In terms of geographical distribution, the Company confirmed its strong and growing position in its core European market. Sales to Western Europe amounted to Euro 17.5 million in the first quarter 2007, up by 36.6% more than in the same period last year. The revenues from sales to CEE and Russia reached Euro 8.9 million, up by 5.6% yoy. The revenues from sales to other territories amounted to Euro 4.9 million, down by 40.7% yoy due to the one-off orders from other territories last year which were not repeated and this was fully planned and anticipated by the Company.

New 8th production line

The Company is delighted with the progress in constructing and installing the new eighth production line. The project continues on budget and on time. First commercial production is now expected in October 2007. Management is confident that all the extra capacity of the line (which represents a 28% increase for the Company) will be sold out in 2008.

New 9th production line

The Company has started work on its new 9th production line with an application to be made to the Czech government regarding investment incentives. This new line could enter service as early as 2009, a more specific timing to be yet decided.

 

2007 Outlook

In 2007, the main priorities for PEGAS NONWOVENS SA remain:

·        To provide an excellent service to our customers according the contractual agreements in terms of quality and logistics,

·        To maintain further high standards of production efficiency and its further improvements,

·        To bring on new production line on time in the fourth quarter of 2007 and create conditions of its full utilization  as of January 1st, 2008

·        To move forward with technical development projects related to the development of materials with unique specification compared to the market and with a potential to become specialty products which will prove attractive to customers, for example the nonwoven elastics;

·        To develop conditions for a further growth of the Company through additional increase of production capacity thanks to the installation of the 9th production line. This project includes among others the aim to obtain investment incentives related to the investment.

 



[1] Excluding realized and unrealized FX changes as of March 31st, 2007 and mark-to-market revaluation of interest rate swap.

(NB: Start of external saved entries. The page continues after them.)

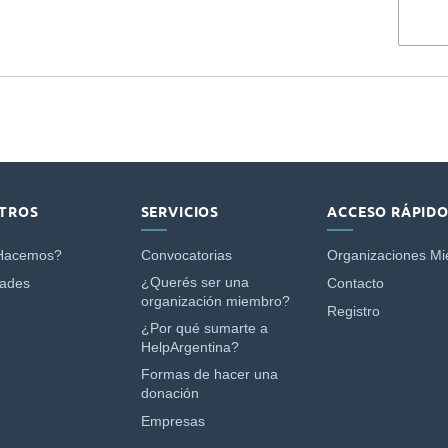
TROS
SERVICIOS
ACCESO RÁPID
Hacemos?
Convocatorias
Organizaciones M
¿Querés ser una
dades
Contacto
organización miembro?
Registro
¿Por qué sumarte a
HelpArgentina?
Formas de hacer una
donación
Empresas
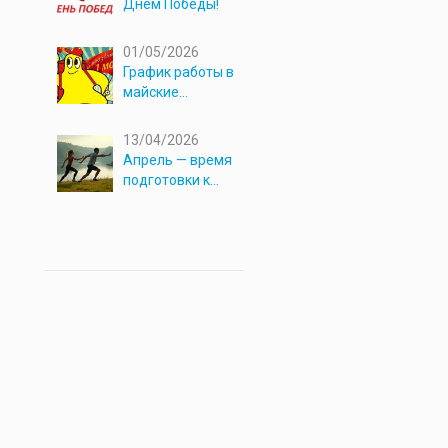
Днём Победы!
01/05/2026
График работы в
майские
праздники 2026
13/04/2026
Апрель — время
подготовки к
новым
приключениям!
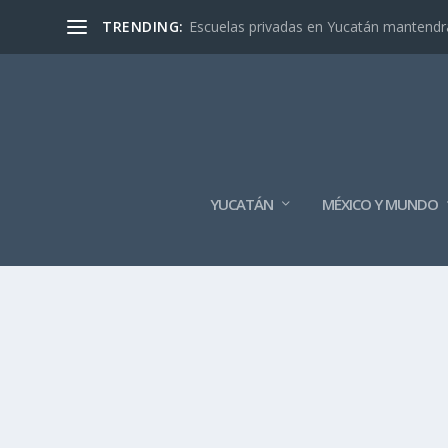
TRENDING:
Escuelas privadas en Yucatán mantendrán
YUCATÁN
MÉXICO Y MUNDO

[2] EBITDA include revenues for sold products, raw material and consumable used, staff costs and other operating income/(expense) (net), including realized and unrealized FX changes as of March 31st, 2007 and mark-to-market revaluation of interest rate swap.

[3] Adjusted EBITDA is including revenues for sold products, raw material and consumable used, staff costs and other operating income/ expense net and does not include realized and unrealized FX changes as of March 31, 2007 and mark-to-market revaluation of interest rate swap.

[4] Including realized FX changes and unrealized FX changes as of March 31st, 2007 and mark-to-market revaluation of interest rate swap

[5] Adjusted profit from operations (EBIT)does not include realized and unrealized FX changes as of March 31, 2007 and mark-to-market revaluation of interest rate swap

[6] Adjusted net profit is calculated as reported net profit excluding the impact of non cash FX changes as of March 31, 2007 and mark-to-market revaluation of interest rate swap, including the impact on income tax expense. Adjusted net profit is showing the actual operating performance of the Company.

[7] Net debt includes long term financial debt, short term financial debt minus cash and cash equivalents.